Seine Strategie ist aufgegangen. Mehr als 160  000 Kilometer hat der Schaufelraddampfer seit seiner zweiten Jungfernfahrt unfall- und pannenfrei zurückgelegt. Dass zu Klosers Abschied Gäste aus nah und fern gekommen sind, hat ihn besonders gefreut. Und es ist für den Dampfschiff-Experten typisch, wenn er als erstes nicht die politische Prominenz, sondern Lufthansa-Kapitän Burghard Reymann und dessen Frau Heike erwähnt, zwei, die ihn von Anfang an bei seinem Mammut-Vorhaben unterstützt haben.

Und der Abschied selbst? "Der fällt mir nicht sehr schwer. Wir haben ein dickes Geldpolster für die "Hohentwiel" angespart. Für alle Fälle", sagt Kloser.

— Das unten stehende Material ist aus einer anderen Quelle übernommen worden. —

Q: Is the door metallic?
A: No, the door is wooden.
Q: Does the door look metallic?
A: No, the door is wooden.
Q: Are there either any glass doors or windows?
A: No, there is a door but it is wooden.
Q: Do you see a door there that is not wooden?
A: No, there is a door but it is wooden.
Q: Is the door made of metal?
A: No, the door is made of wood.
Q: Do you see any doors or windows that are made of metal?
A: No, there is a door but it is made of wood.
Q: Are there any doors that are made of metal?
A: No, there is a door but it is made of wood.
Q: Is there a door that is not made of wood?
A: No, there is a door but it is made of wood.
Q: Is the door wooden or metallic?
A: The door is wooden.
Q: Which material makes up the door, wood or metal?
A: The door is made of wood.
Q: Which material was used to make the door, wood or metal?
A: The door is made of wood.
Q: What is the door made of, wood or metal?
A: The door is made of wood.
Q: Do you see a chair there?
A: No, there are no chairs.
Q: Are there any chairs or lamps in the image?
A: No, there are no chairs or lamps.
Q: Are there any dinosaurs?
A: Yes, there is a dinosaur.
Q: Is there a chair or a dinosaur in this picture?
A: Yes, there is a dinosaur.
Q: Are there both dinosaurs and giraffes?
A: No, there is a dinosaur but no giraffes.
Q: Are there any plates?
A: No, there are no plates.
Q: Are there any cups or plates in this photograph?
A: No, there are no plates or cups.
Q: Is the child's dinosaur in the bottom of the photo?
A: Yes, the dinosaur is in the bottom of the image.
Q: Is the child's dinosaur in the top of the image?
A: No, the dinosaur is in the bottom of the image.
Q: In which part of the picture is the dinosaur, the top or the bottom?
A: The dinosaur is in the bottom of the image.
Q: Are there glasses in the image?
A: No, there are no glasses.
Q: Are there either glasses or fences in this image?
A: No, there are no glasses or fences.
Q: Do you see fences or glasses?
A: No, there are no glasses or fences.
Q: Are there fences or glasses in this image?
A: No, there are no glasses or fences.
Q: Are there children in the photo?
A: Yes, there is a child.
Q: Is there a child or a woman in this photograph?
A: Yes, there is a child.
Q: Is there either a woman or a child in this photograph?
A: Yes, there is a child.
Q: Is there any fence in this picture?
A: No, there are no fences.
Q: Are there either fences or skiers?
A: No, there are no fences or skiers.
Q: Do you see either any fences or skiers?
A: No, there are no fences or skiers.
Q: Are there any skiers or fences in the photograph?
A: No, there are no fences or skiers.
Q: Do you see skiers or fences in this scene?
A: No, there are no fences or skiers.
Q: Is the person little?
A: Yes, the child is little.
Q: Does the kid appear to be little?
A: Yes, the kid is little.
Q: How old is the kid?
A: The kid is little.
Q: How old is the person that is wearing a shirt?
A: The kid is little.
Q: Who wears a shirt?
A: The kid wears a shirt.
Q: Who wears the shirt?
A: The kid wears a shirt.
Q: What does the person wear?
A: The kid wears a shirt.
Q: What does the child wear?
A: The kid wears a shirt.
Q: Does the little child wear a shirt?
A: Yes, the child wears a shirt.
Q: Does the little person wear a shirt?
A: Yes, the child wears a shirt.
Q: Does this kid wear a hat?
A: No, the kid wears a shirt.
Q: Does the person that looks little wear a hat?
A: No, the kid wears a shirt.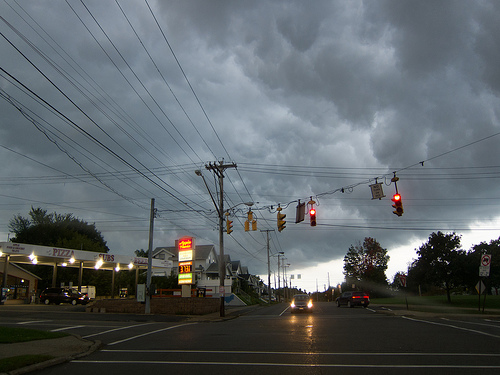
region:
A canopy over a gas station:
[0, 237, 174, 272]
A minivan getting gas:
[36, 282, 91, 307]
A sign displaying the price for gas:
[175, 259, 195, 280]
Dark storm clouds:
[1, 1, 496, 219]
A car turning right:
[331, 284, 373, 311]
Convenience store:
[0, 256, 42, 305]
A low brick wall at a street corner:
[81, 294, 228, 311]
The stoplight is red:
[304, 166, 413, 230]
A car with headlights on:
[286, 289, 317, 314]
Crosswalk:
[71, 350, 497, 367]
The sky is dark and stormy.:
[1, 0, 498, 290]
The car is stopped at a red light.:
[287, 291, 314, 315]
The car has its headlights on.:
[288, 290, 316, 317]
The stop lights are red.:
[306, 189, 405, 226]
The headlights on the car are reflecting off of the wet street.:
[286, 310, 318, 373]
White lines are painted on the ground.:
[15, 302, 497, 373]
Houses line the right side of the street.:
[148, 239, 276, 302]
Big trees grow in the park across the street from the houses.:
[340, 225, 499, 312]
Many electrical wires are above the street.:
[1, 0, 499, 288]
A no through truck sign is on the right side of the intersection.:
[476, 250, 492, 279]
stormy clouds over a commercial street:
[46, 75, 462, 335]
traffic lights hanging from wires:
[195, 135, 490, 240]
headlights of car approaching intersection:
[266, 271, 321, 331]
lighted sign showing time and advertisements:
[165, 221, 220, 301]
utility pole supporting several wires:
[140, 60, 275, 280]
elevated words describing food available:
[10, 231, 175, 326]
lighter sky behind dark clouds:
[242, 200, 493, 305]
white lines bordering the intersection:
[25, 295, 485, 367]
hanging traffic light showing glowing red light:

"Wir werden das Schiff in ihrem Sinne weiter betreiben", hat die Crew ihrem Kapitän versichert. Und der ist überzeugt: "Sie werden mich nicht enttäuschen."

Auf das Bild mit Kloser, dem stolzen Kapitän an Bord der "Hohentwiel", wird man in der kommenden Saison nicht ganz verzichten müssen -- nach wie vor ist der Seemann gefragt, auch wenn er jetzt ins zweite Glied zurücktritt. Leerlauf, da ist sich der "gerichtlich beeidete und zertifizierte Sachverständige für Schifffahrt und Wasserfahrzeuge" sicher, wird es keinen geben - weder in seinem Privatleben, wo die Familie und einige Oldtimer auf ihn warten, noch auf der "Hohentwiel". Denn die Klosersche Erfolgsgeschichte und damit die des Dampfers ist noch lange nicht zu Ende. Auch da ist man sich am Bodensee ganz sicher.